■ About this exercise ■
From the entries below, pull out every line that contains the string "chart".

■ Data to process ■
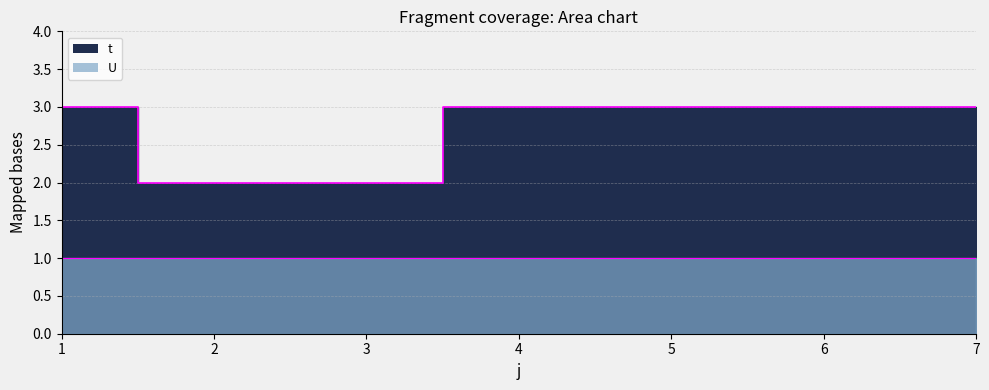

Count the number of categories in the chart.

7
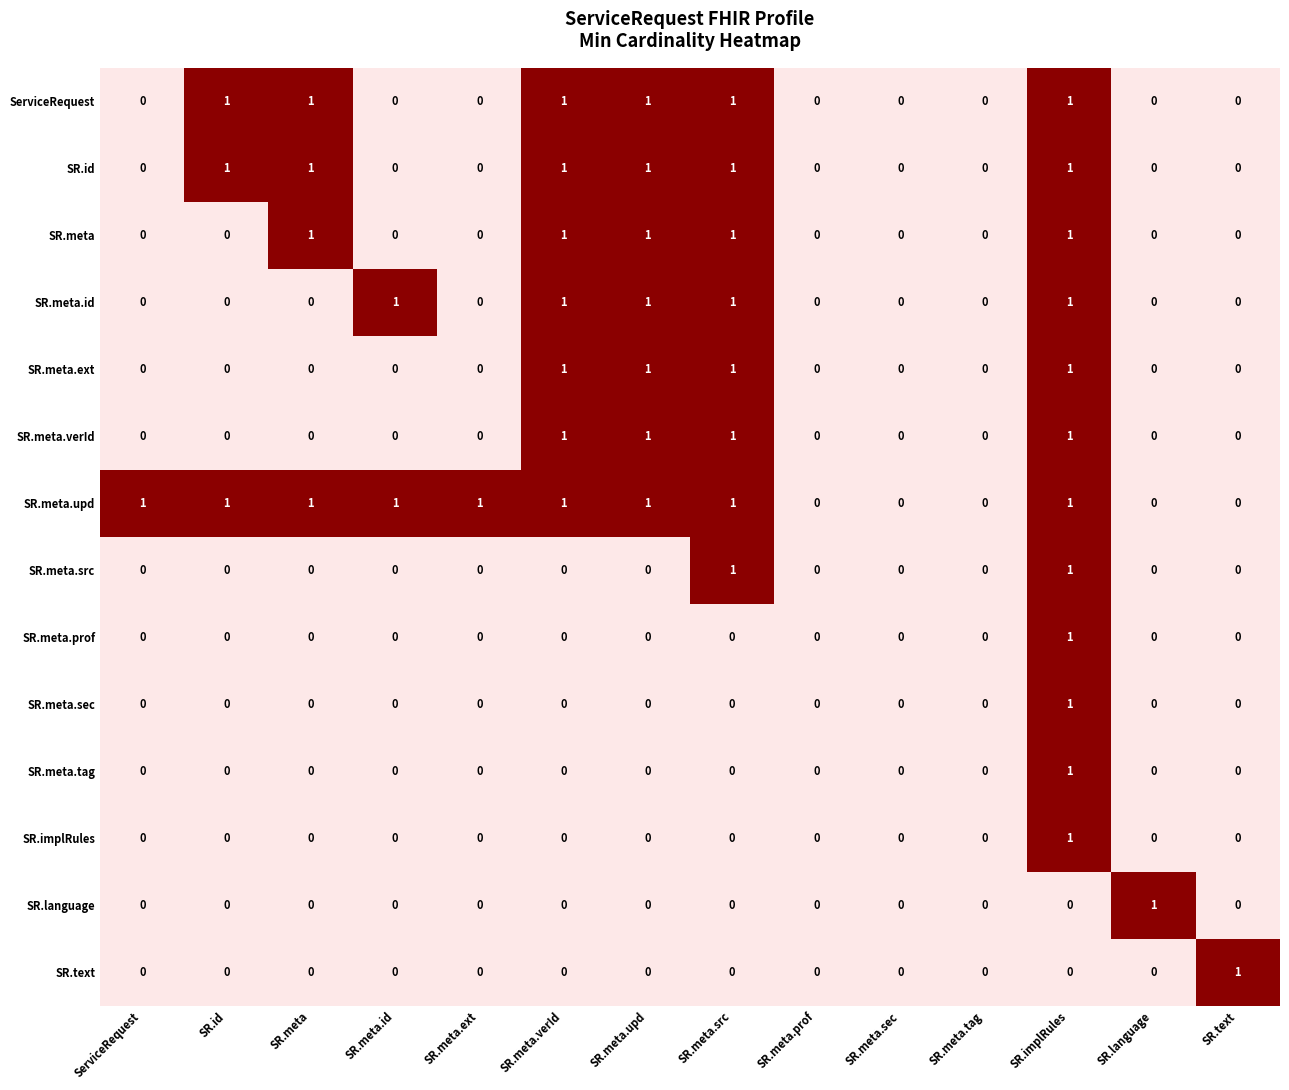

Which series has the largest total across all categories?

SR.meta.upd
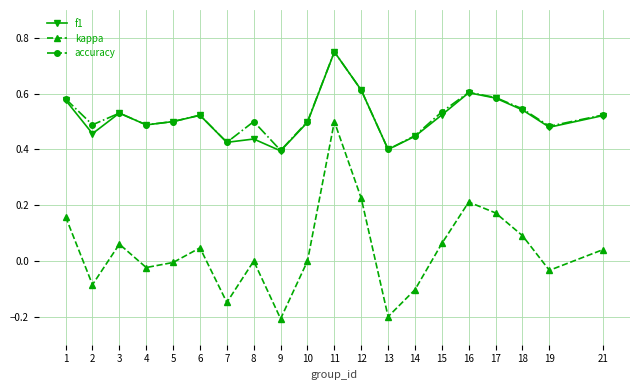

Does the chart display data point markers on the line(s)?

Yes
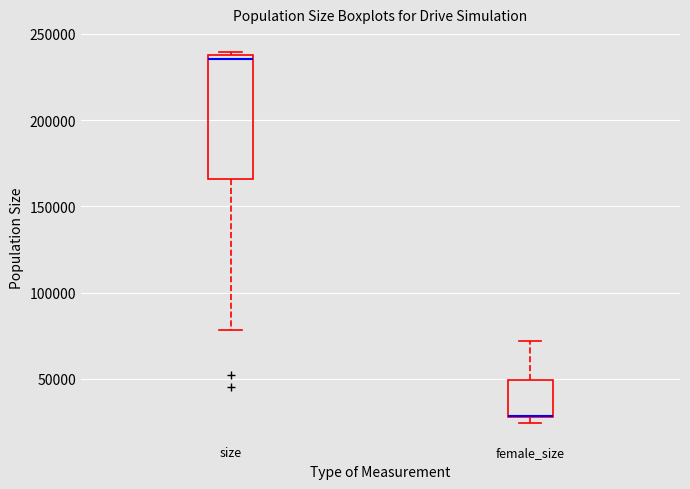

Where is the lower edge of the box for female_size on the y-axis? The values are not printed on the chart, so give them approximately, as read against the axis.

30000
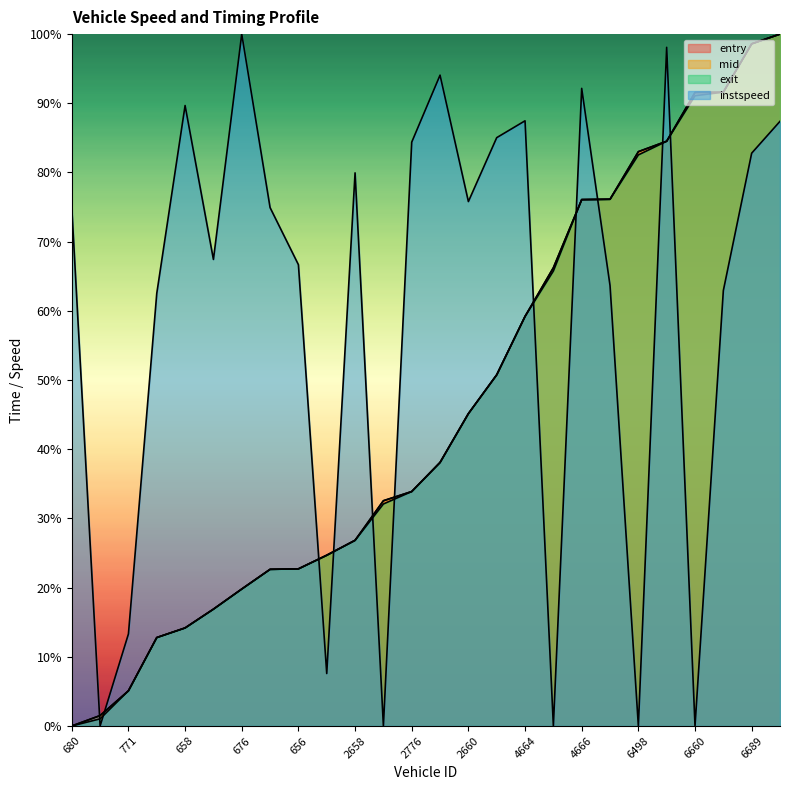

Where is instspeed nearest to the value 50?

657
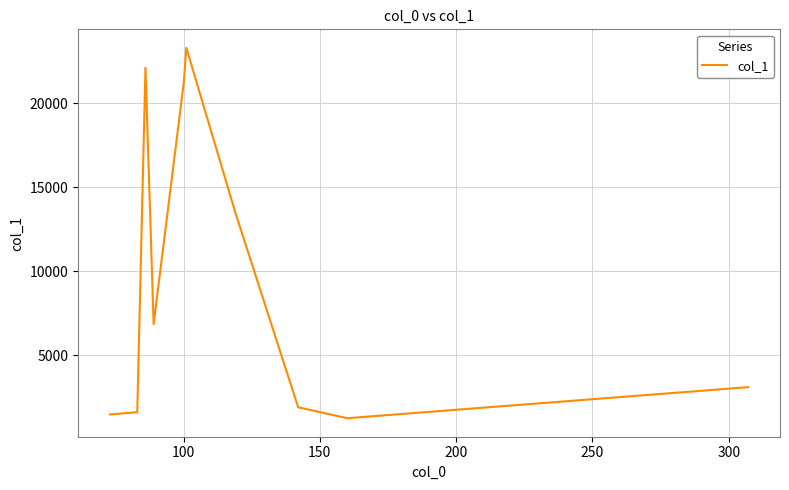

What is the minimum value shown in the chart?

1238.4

■ Answer to the exercise ■
Count the number of categories in the chart.
Does the chart display data point markers on the line(s)?
Where is the lower edge of the box for female_size on the y-axis? The values are not printed on the chart, so give them approximately, as read against the axis.
What is the minimum value shown in the chart?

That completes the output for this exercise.